I don’t know or care much about the specific details but the article was written in 2025. Carriers run deals and give away iPhones or close enough to free or cheap that quibbling about the details is irrelevant.

If you think the iPhone is a status symbol you’re just wrong.

That's not free except at point of sale.
It’s free enough that my point stands and I’m close-minded to any further discussion about it.
Corporate america is the past. Momentum is carrying capital out of the country. Pay attention to rate of change.
What source are you using for your claim that capital is flowing out of the country? I'm curious to read more about it.
I don't think that's a particularly bold claim after thirty straight years of moving supply chains overseas. Capital is, inherently, the means of production. The world where we could compete is gone.
Capital is not the means of production. Capital is capital. If I have a few million dollars in my bank account I don’t all of a sudden have a factory. Remember from economics class you need capital, labor, and the means of production.

Capital inflows are different from manufacturing outflows. The US has historically imported capital which is part of why we have such a large trade imbalance. I’d encourage you to do some more digging here.

> The world where we could compete is gone.

Sigh no that’s just not true at all. We compete hard and fast all day everyday, economy is growing and will continue to do so, and no amount of leftist doomer, Chinese, Iranian, or Russian propaganda changes those facts.

> I have a few million dollars in my bank account I don’t all of a sudden have a factory.

No but money only has value because of a product of the human labor and production capacity it refers to. Money is not capital, it is a reference to/legal coercion of capital

> We compete hard and fast all day everyday

Sir have you ever been to the us? Lmao. We are only competitive in the industry of white collar work (financial/artisanal services), an industry that capital is actively gutting

> No but money only has value because of a product of the human labor and production capacity it refers to. Money is not capital, it is a reference to/legal coercion of capital

These are just strings of words without meaning or importance.

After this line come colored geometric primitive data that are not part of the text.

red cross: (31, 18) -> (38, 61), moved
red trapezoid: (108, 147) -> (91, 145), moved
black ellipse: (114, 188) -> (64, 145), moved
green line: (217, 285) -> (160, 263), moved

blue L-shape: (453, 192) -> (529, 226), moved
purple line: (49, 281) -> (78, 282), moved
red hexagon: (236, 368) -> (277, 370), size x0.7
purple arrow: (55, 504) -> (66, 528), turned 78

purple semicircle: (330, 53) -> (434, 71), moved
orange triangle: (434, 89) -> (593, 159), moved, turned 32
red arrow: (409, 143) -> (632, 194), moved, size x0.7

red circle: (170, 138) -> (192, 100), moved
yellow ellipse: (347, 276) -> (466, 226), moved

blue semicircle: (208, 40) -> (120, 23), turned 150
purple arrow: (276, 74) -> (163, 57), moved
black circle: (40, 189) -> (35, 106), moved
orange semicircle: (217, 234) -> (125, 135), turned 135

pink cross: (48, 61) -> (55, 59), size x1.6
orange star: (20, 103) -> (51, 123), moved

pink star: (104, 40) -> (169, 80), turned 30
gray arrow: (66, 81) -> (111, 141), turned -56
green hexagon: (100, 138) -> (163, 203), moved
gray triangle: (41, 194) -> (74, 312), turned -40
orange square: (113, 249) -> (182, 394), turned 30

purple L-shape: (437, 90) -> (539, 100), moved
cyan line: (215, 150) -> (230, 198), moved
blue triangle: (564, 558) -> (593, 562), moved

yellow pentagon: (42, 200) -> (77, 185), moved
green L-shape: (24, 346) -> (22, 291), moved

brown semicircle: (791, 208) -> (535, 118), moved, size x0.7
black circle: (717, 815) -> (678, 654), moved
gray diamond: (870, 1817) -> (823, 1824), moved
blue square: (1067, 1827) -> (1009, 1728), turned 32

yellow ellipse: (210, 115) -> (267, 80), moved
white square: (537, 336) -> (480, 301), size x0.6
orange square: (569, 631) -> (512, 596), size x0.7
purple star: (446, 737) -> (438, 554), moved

> Sir have you ever been to the us? Lmao. We are only competitive in the industry of white collar work (financial/artisanal services), an industry that capital is actively gutting

Yes, I live here. Why are you posting obviously untrue and asinine statements like this? Go look at the Fortune 500. There ya go. What other evidence do you need? And not only are you writing dumb things here, your original post was wrong too! Please get off of social media or whatever doomscrolling news you are partaking in because it is bad for your health and perception of reality. The United States by any measure, as a matter of indisputable fact, a highly competitive and dynamic economy across pretty much all sectors. This is not up for debate.